‘I have.’

‘What is her birth-mark?’

‘She has a mole under her right breast. If you do not believe me, here is the ring as well.’

‘It’s all right; take the ship and everything in it, and come home, and I will give you also the estate.’

He went home, and said never a word to the lady; and he made a little boat, and put her in it, and let it go on the Danube. ‘Since you have done this, away you go on the Danube.’ He gave his whole estate, and became poor, and carried water for the Jews.
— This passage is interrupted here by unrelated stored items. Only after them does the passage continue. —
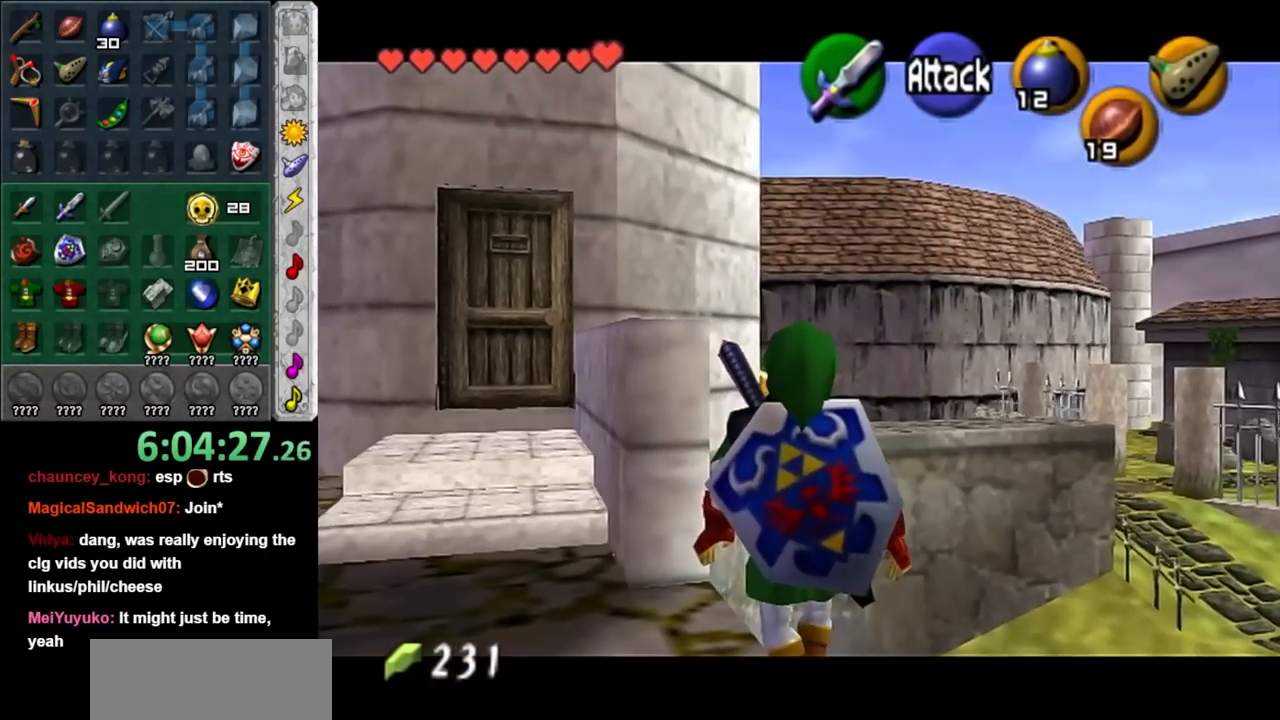
{"buttons": ["L1"], "left_stick": "center", "right_stick": "center", "events": [[467, "L1", "down"]]}
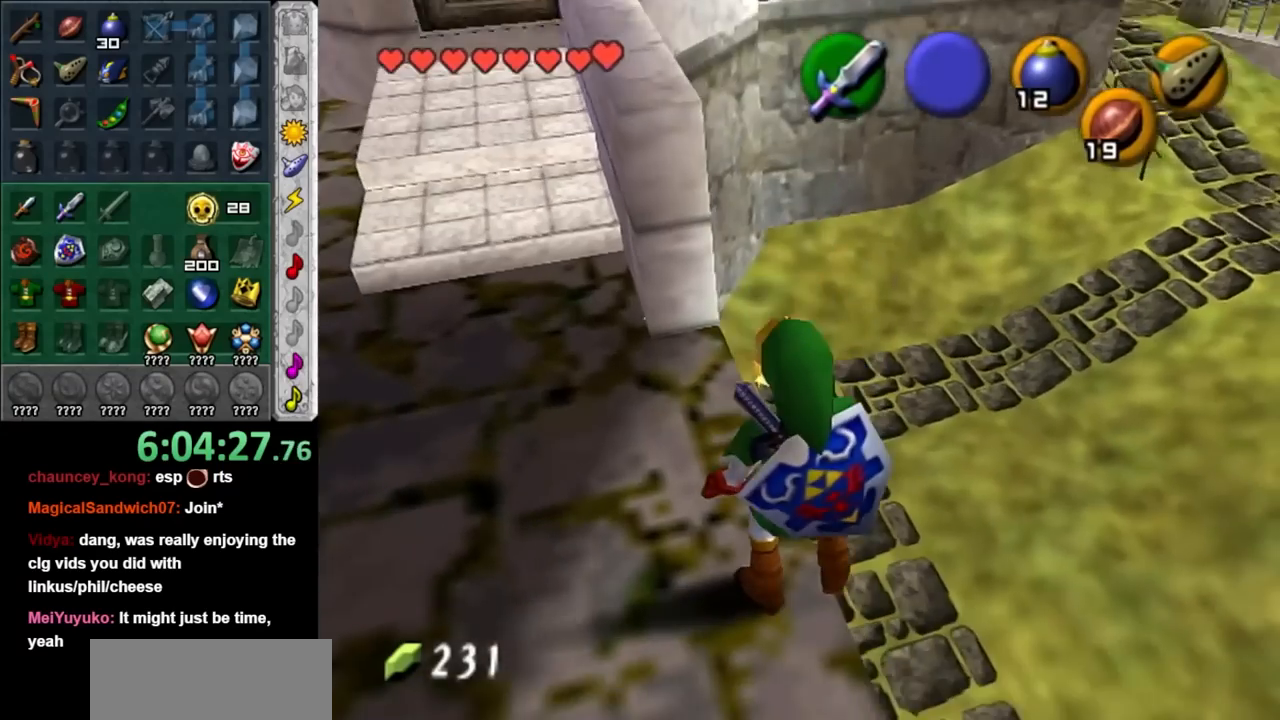
{"buttons": ["L1"], "left_stick": "center", "right_stick": "center", "events": []}
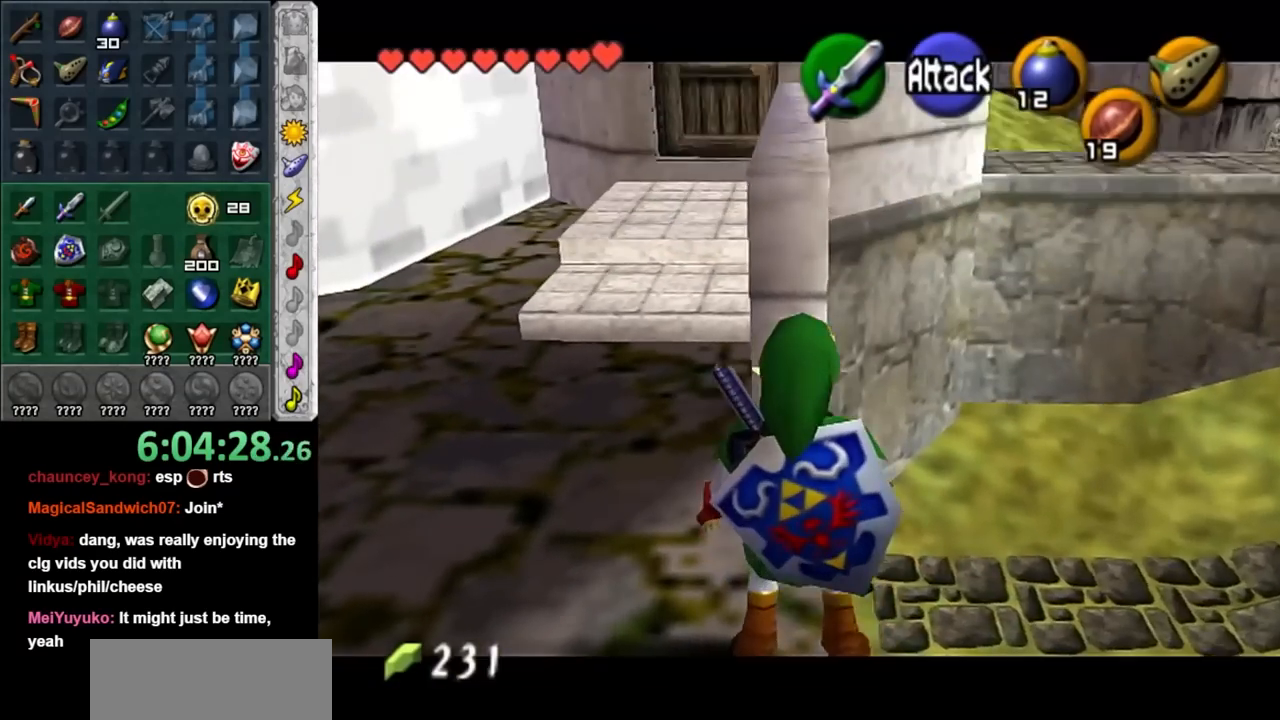
{"buttons": [], "left_stick": "center", "right_stick": "center", "events": [[250, "L1", "up"]]}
A whole year she floated on the Danube; the year went like a day. An old man caught her, and drew her to shore, and opened the boat, and took her out, and brought her to his house. She abode with him three years, and spun with her spindle, and made some money. And she bought herself splendid man’s clothes, and dressed herself, and cut her hair short, and went back to her husband. She went and passed the night beneath a lime-tree, and slept under the lime-tree. In that city the emperor was blind. She saw a dream: in the lime-tree was a hole, and in the hole was water; and if the emperor will anoint himself with that water he will see. She arose in the morning, and searched around, and found the hole. And she had a little pail, and she drew water in the pail, and put it in her pocket, and went into that city to an inn, and drank three kreutzers’ worth of brandy. And she asked the Jew, ‘What’s the news with you?’

‘Our emperor is blind, and he will give his kingdom to him who shall make him see.’

‘I will do so.’

The Jew went to the emperor, and the emperor said to him, ‘Hah! go and bring him to me.’ [[123]]

They brought him to the emperor. ‘Will you make me see? then I will give you my daughter.’